─── Data for this exercise ───

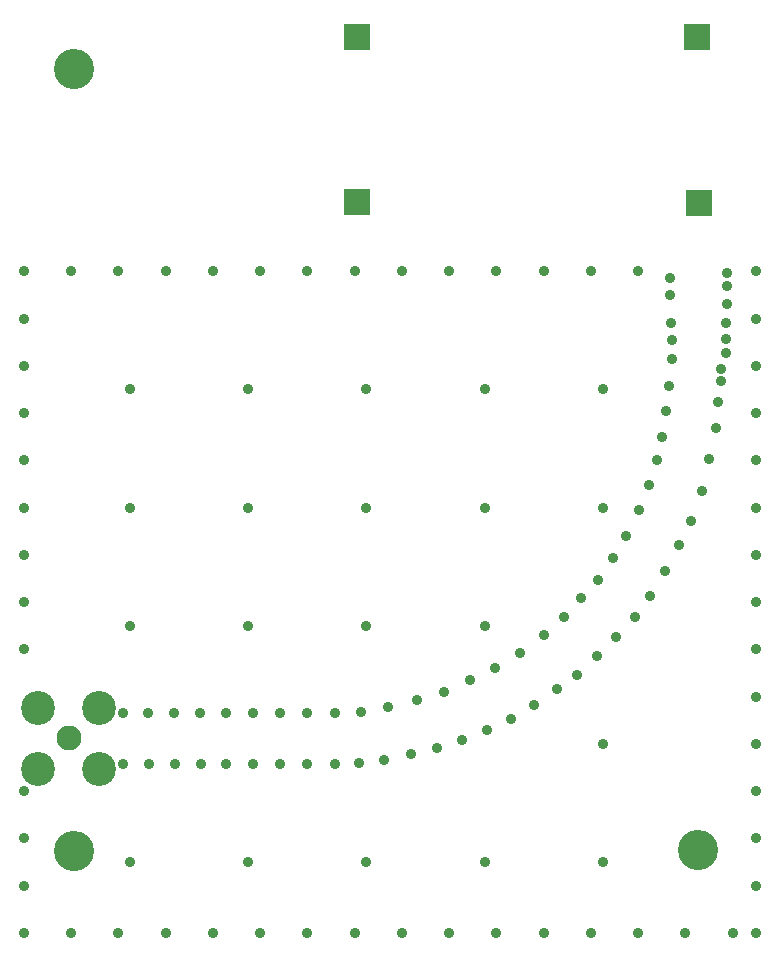
<source format=gbr>
G75*
%MOIN*%
%OFA0B0*%
%FSLAX25Y25*%
%IPPOS*%
%LPD*%
%AMOC8*
5,1,8,0,0,1.08239X$1,22.5*
%
%ADD10C,0.13398*%
%ADD11R,0.09068X0.09068*%
%ADD12R,0.08674X0.08674*%
%ADD13C,0.08300*%
%ADD14C,0.11300*%
%ADD15C,0.03581*%
D10*
X0066975Y0036433D03*
X0275242Y0036827D03*
X0066975Y0297063D03*
D11*
X0161541Y0307969D03*
X0161541Y0252850D03*
D12*
X0275321Y0252457D03*
X0274927Y0307969D03*
D13*
X0065321Y0074031D03*
D14*
X0055282Y0063993D03*
X0055282Y0084070D03*
X0075360Y0084070D03*
X0075360Y0063993D03*
D15*
X0050439Y0009268D03*
X0050439Y0025016D03*
X0050439Y0040764D03*
X0050439Y0056512D03*
X0083510Y0065567D03*
X0092171Y0065567D03*
X0100833Y0065567D03*
X0109494Y0065567D03*
X0117762Y0065567D03*
X0126817Y0065567D03*
X0135872Y0065567D03*
X0144927Y0065567D03*
X0153982Y0065567D03*
X0162250Y0065961D03*
X0170518Y0066748D03*
X0179573Y0068717D03*
X0188234Y0070685D03*
X0196502Y0073441D03*
X0204770Y0076984D03*
X0212644Y0080528D03*
X0220518Y0085252D03*
X0227998Y0090370D03*
X0234691Y0095094D03*
X0241384Y0101394D03*
X0247683Y0107693D03*
X0253982Y0114386D03*
X0259101Y0121472D03*
X0264219Y0129740D03*
X0268943Y0138402D03*
X0272880Y0146669D03*
X0276423Y0156512D03*
X0278786Y0167142D03*
X0281148Y0177378D03*
X0281935Y0186039D03*
X0282723Y0193126D03*
X0282723Y0197063D03*
X0284297Y0202575D03*
X0284297Y0207299D03*
X0284297Y0212417D03*
X0284691Y0218717D03*
X0284691Y0225016D03*
X0284691Y0229346D03*
X0294534Y0229740D03*
X0294534Y0213992D03*
X0294534Y0198244D03*
X0294534Y0182496D03*
X0294534Y0166748D03*
X0294534Y0151000D03*
X0294534Y0135252D03*
X0294534Y0119504D03*
X0294534Y0103756D03*
X0294534Y0088008D03*
X0294534Y0072260D03*
X0294534Y0056512D03*
X0294534Y0040764D03*
X0294534Y0025016D03*
X0294534Y0009268D03*
X0286660Y0009268D03*
X0270912Y0009268D03*
X0255164Y0009268D03*
X0239416Y0009268D03*
X0223667Y0009268D03*
X0207919Y0009268D03*
X0192171Y0009268D03*
X0176423Y0009268D03*
X0160675Y0009268D03*
X0144927Y0009268D03*
X0129179Y0009268D03*
X0113431Y0009268D03*
X0097683Y0009268D03*
X0081935Y0009268D03*
X0066187Y0009268D03*
X0085872Y0032890D03*
X0125242Y0032890D03*
X0164612Y0032890D03*
X0203982Y0032890D03*
X0243353Y0032890D03*
X0243353Y0072260D03*
X0215793Y0102575D03*
X0207526Y0097457D03*
X0199258Y0093520D03*
X0190597Y0089583D03*
X0181541Y0086827D03*
X0171699Y0084465D03*
X0162644Y0082890D03*
X0153982Y0082496D03*
X0144927Y0082496D03*
X0135872Y0082496D03*
X0126817Y0082496D03*
X0117762Y0082496D03*
X0109101Y0082496D03*
X0100439Y0082496D03*
X0091778Y0082496D03*
X0083510Y0082496D03*
X0085872Y0111630D03*
X0050439Y0119504D03*
X0050439Y0135252D03*
X0050439Y0151000D03*
X0050439Y0166748D03*
X0050439Y0182496D03*
X0050439Y0198244D03*
X0050439Y0213992D03*
X0050439Y0229740D03*
X0066187Y0229740D03*
X0081935Y0229740D03*
X0097683Y0229740D03*
X0113431Y0229740D03*
X0129179Y0229740D03*
X0144927Y0229740D03*
X0160675Y0229740D03*
X0176423Y0229740D03*
X0192171Y0229740D03*
X0207919Y0229740D03*
X0223667Y0229740D03*
X0239416Y0229740D03*
X0255164Y0229740D03*
X0265793Y0227378D03*
X0265793Y0221866D03*
X0266187Y0212417D03*
X0266581Y0206906D03*
X0266581Y0200606D03*
X0265400Y0191551D03*
X0264612Y0183283D03*
X0263038Y0174622D03*
X0261463Y0166748D03*
X0258707Y0158480D03*
X0255557Y0150213D03*
X0251227Y0141551D03*
X0246896Y0134071D03*
X0241778Y0126984D03*
X0236266Y0120685D03*
X0230360Y0114386D03*
X0223667Y0108480D03*
X0203982Y0111630D03*
X0203982Y0151000D03*
X0164612Y0151000D03*
X0164612Y0111630D03*
X0125242Y0111630D03*
X0125242Y0151000D03*
X0085872Y0151000D03*
X0085872Y0190370D03*
X0125242Y0190370D03*
X0164612Y0190370D03*
X0203982Y0190370D03*
X0243353Y0190370D03*
X0243353Y0151000D03*
X0050439Y0103756D03*
M02*

</source>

───

» Work task
The answer must be an exact restatement of all the records, with no pictures included.

» Completed exercise
<source format=gbr>
G75*
%MOIN*%
%OFA0B0*%
%FSLAX25Y25*%
%IPPOS*%
%LPD*%
%AMOC8*
5,1,8,0,0,1.08239X$1,22.5*
%
%ADD10C,0.13398*%
%ADD11R,0.09068X0.09068*%
%ADD12R,0.08674X0.08674*%
%ADD13C,0.08300*%
%ADD14C,0.11300*%
%ADD15C,0.03581*%
D10*
X0066975Y0036433D03*
X0275242Y0036827D03*
X0066975Y0297063D03*
D11*
X0161541Y0307969D03*
X0161541Y0252850D03*
D12*
X0275321Y0252457D03*
X0274927Y0307969D03*
D13*
X0065321Y0074031D03*
D14*
X0055282Y0063993D03*
X0055282Y0084070D03*
X0075360Y0084070D03*
X0075360Y0063993D03*
D15*
X0050439Y0009268D03*
X0050439Y0025016D03*
X0050439Y0040764D03*
X0050439Y0056512D03*
X0083510Y0065567D03*
X0092171Y0065567D03*
X0100833Y0065567D03*
X0109494Y0065567D03*
X0117762Y0065567D03*
X0126817Y0065567D03*
X0135872Y0065567D03*
X0144927Y0065567D03*
X0153982Y0065567D03*
X0162250Y0065961D03*
X0170518Y0066748D03*
X0179573Y0068717D03*
X0188234Y0070685D03*
X0196502Y0073441D03*
X0204770Y0076984D03*
X0212644Y0080528D03*
X0220518Y0085252D03*
X0227998Y0090370D03*
X0234691Y0095094D03*
X0241384Y0101394D03*
X0247683Y0107693D03*
X0253982Y0114386D03*
X0259101Y0121472D03*
X0264219Y0129740D03*
X0268943Y0138402D03*
X0272880Y0146669D03*
X0276423Y0156512D03*
X0278786Y0167142D03*
X0281148Y0177378D03*
X0281935Y0186039D03*
X0282723Y0193126D03*
X0282723Y0197063D03*
X0284297Y0202575D03*
X0284297Y0207299D03*
X0284297Y0212417D03*
X0284691Y0218717D03*
X0284691Y0225016D03*
X0284691Y0229346D03*
X0294534Y0229740D03*
X0294534Y0213992D03*
X0294534Y0198244D03*
X0294534Y0182496D03*
X0294534Y0166748D03*
X0294534Y0151000D03*
X0294534Y0135252D03*
X0294534Y0119504D03*
X0294534Y0103756D03*
X0294534Y0088008D03*
X0294534Y0072260D03*
X0294534Y0056512D03*
X0294534Y0040764D03*
X0294534Y0025016D03*
X0294534Y0009268D03*
X0286660Y0009268D03*
X0270912Y0009268D03*
X0255164Y0009268D03*
X0239416Y0009268D03*
X0223667Y0009268D03*
X0207919Y0009268D03*
X0192171Y0009268D03*
X0176423Y0009268D03*
X0160675Y0009268D03*
X0144927Y0009268D03*
X0129179Y0009268D03*
X0113431Y0009268D03*
X0097683Y0009268D03*
X0081935Y0009268D03*
X0066187Y0009268D03*
X0085872Y0032890D03*
X0125242Y0032890D03*
X0164612Y0032890D03*
X0203982Y0032890D03*
X0243353Y0032890D03*
X0243353Y0072260D03*
X0215793Y0102575D03*
X0207526Y0097457D03*
X0199258Y0093520D03*
X0190597Y0089583D03*
X0181541Y0086827D03*
X0171699Y0084465D03*
X0162644Y0082890D03*
X0153982Y0082496D03*
X0144927Y0082496D03*
X0135872Y0082496D03*
X0126817Y0082496D03*
X0117762Y0082496D03*
X0109101Y0082496D03*
X0100439Y0082496D03*
X0091778Y0082496D03*
X0083510Y0082496D03*
X0085872Y0111630D03*
X0050439Y0119504D03*
X0050439Y0135252D03*
X0050439Y0151000D03*
X0050439Y0166748D03*
X0050439Y0182496D03*
X0050439Y0198244D03*
X0050439Y0213992D03*
X0050439Y0229740D03*
X0066187Y0229740D03*
X0081935Y0229740D03*
X0097683Y0229740D03*
X0113431Y0229740D03*
X0129179Y0229740D03*
X0144927Y0229740D03*
X0160675Y0229740D03*
X0176423Y0229740D03*
X0192171Y0229740D03*
X0207919Y0229740D03*
X0223667Y0229740D03*
X0239416Y0229740D03*
X0255164Y0229740D03*
X0265793Y0227378D03*
X0265793Y0221866D03*
X0266187Y0212417D03*
X0266581Y0206906D03*
X0266581Y0200606D03*
X0265400Y0191551D03*
X0264612Y0183283D03*
X0263038Y0174622D03*
X0261463Y0166748D03*
X0258707Y0158480D03*
X0255557Y0150213D03*
X0251227Y0141551D03*
X0246896Y0134071D03*
X0241778Y0126984D03*
X0236266Y0120685D03*
X0230360Y0114386D03*
X0223667Y0108480D03*
X0203982Y0111630D03*
X0203982Y0151000D03*
X0164612Y0151000D03*
X0164612Y0111630D03*
X0125242Y0111630D03*
X0125242Y0151000D03*
X0085872Y0151000D03*
X0085872Y0190370D03*
X0125242Y0190370D03*
X0164612Y0190370D03*
X0203982Y0190370D03*
X0243353Y0190370D03*
X0243353Y0151000D03*
X0050439Y0103756D03*
M02*

</source>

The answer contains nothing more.